Let's Explore Diabetes With Owls by David Sedaris Review


The hi-larious humorist David Sedaris returns for another collection of rib-tickling, side-splitting… ok, enough of that! But Let’s Explore Diabetes with Owls isn’t a bad read and a few of the essays had me LOL-ing hard though it’s definitely not as consistently good as his other books. 

His Homer Simpson-ish dad steals the show whenever he crops up, thundering about David’s childhood home in his underpants with a drink in his hand. In Attaboy, he chokes out a neighbourhood boy he wrongly mistakes for having called his wife a bitch, but, hey, it was the late ‘60s/early ’70s and that’s just how parenting was! And the kid got some shit ice-cream so fair’s fair! 

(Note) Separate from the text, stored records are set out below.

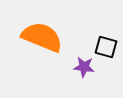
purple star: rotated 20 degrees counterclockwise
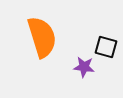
orange semicircle: rotated 51 degrees clockwise
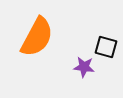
orange semicircle: moved 5 px left; rotated 45 degrees clockwise
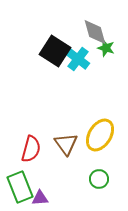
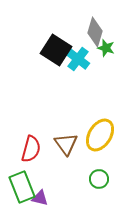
gray diamond: rotated 32 degrees clockwise
black square: moved 1 px right, 1 px up
green rectangle: moved 2 px right
purple triangle: rotated 18 degrees clockwise
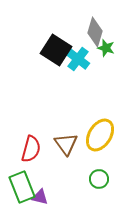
purple triangle: moved 1 px up
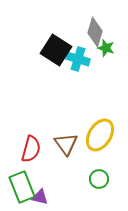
cyan cross: rotated 20 degrees counterclockwise
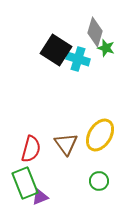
green circle: moved 2 px down
green rectangle: moved 3 px right, 4 px up
purple triangle: rotated 36 degrees counterclockwise
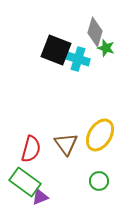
black square: rotated 12 degrees counterclockwise
green rectangle: moved 1 px up; rotated 32 degrees counterclockwise
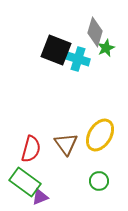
green star: rotated 30 degrees clockwise
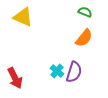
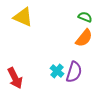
green semicircle: moved 5 px down
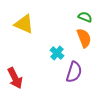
yellow triangle: moved 1 px right, 7 px down
orange semicircle: rotated 60 degrees counterclockwise
cyan cross: moved 18 px up
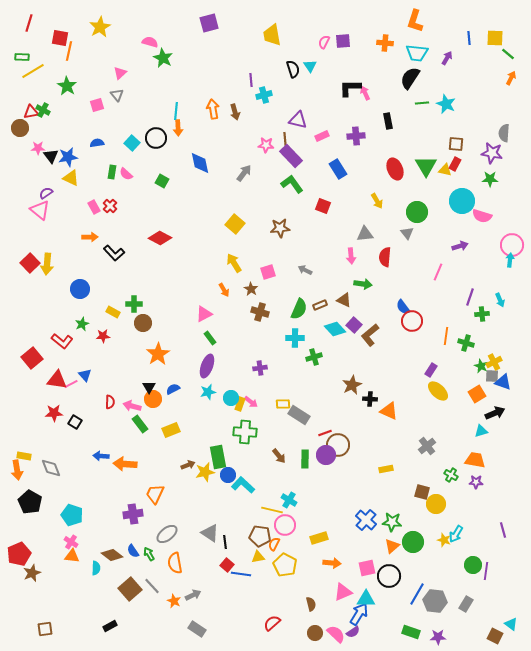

Standing Still was my favourite story. David’s sister Gretchen is almost raped walking home late at night and, during the police interview, they ask if her attacker was wearing short or long pants. She says long. Sedaris writes “My father slapped his palm on the tabletop. ‘There you go,’ he said. ‘NOW we’re getting somewhere!’” before buying a baseball bat and prowling the neighbourhood in his car seeing if he can catch his daughter’s would-be rapist himself (a situation made all the more loaded by the fact that it was a black man and this was in North Carolina!). 

Easy, Tiger also made me laugh as Sedaris reviews the differences between learning Japanese and German languages on tape. This scenario appears on both: a wife announces to her husband that she wants to buy something - in the Japanese one, the husband asks her how much she has, she tells him, he offers to increase it; on the German one the husband replies coldly “I’m not giving you any more. You have enough.” Oh, Germany! 

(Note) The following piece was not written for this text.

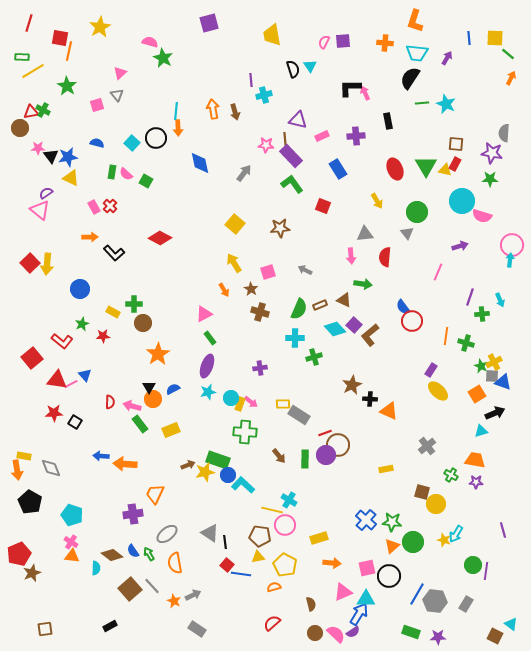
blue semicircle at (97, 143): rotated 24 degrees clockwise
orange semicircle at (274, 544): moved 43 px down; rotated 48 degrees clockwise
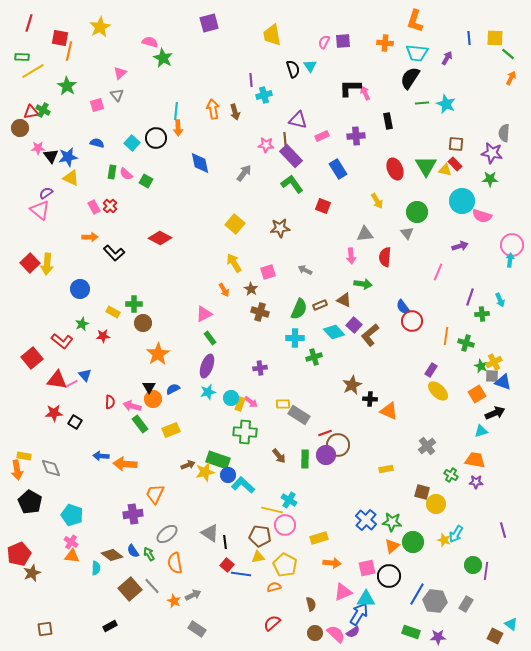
red rectangle at (455, 164): rotated 72 degrees counterclockwise
cyan diamond at (335, 329): moved 1 px left, 3 px down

That said, most of the essays are fairly ordinary and unmemorable without anything funny or impressive happening. It’s very noticeable that the best stuff is largely from Sedaris’ childhood/wayward youth while his recent stuff isn’t nearly as interesting. It’s like a successful band who spent years crafting their first record and made it big then their second album is all uninspired guff about the road and hotels; most of Sedaris’ recent essays are about going on book tours and travel, while the ones that aren’t - going to the dentist, getting a colonoscopy, buying a stuffed owl, getting into picking up litter - are equally humdrum and mundane with just the occasional sparkling sentence to tide you by (from the essay, Rubbish: “My arms are scratched from reaching into blackberry bushes for empty potato chip bags, of which there are a never-ending supply, potato chips in the UK being like meals in space. ‘Argentinean Flame Grilled Steak’ a bag will read, or the new ‘Cajun Squirrel.’” - as a Brit I can confirm this is a very wry, very true observation of the insane variety of crisp flavours!) 

Also included are six fictional monologues dotted throughout, all of which are mega-crappy and added nothing. Most are predictably liberal caricatures of conservative stereotypes - easy, unimaginative targets to make fun of. These were definitely the worst parts of the book. It’s no surprise Sedaris made his name with nonfiction if this is the quality of his fiction. 

There’s enough decent material here to make reading it worthwhile for most David Sedaris fans, and the book as a whole is well-written and easy to read, so Let’s Explore Diabetes with Owls is a decent-enough read. But I definitely think that unfortunately at this point we’ve seen his best stuff in his earlier, far funnier, books and the occasional gems amidst the growing amount of dross is the most we can expect from him going forward.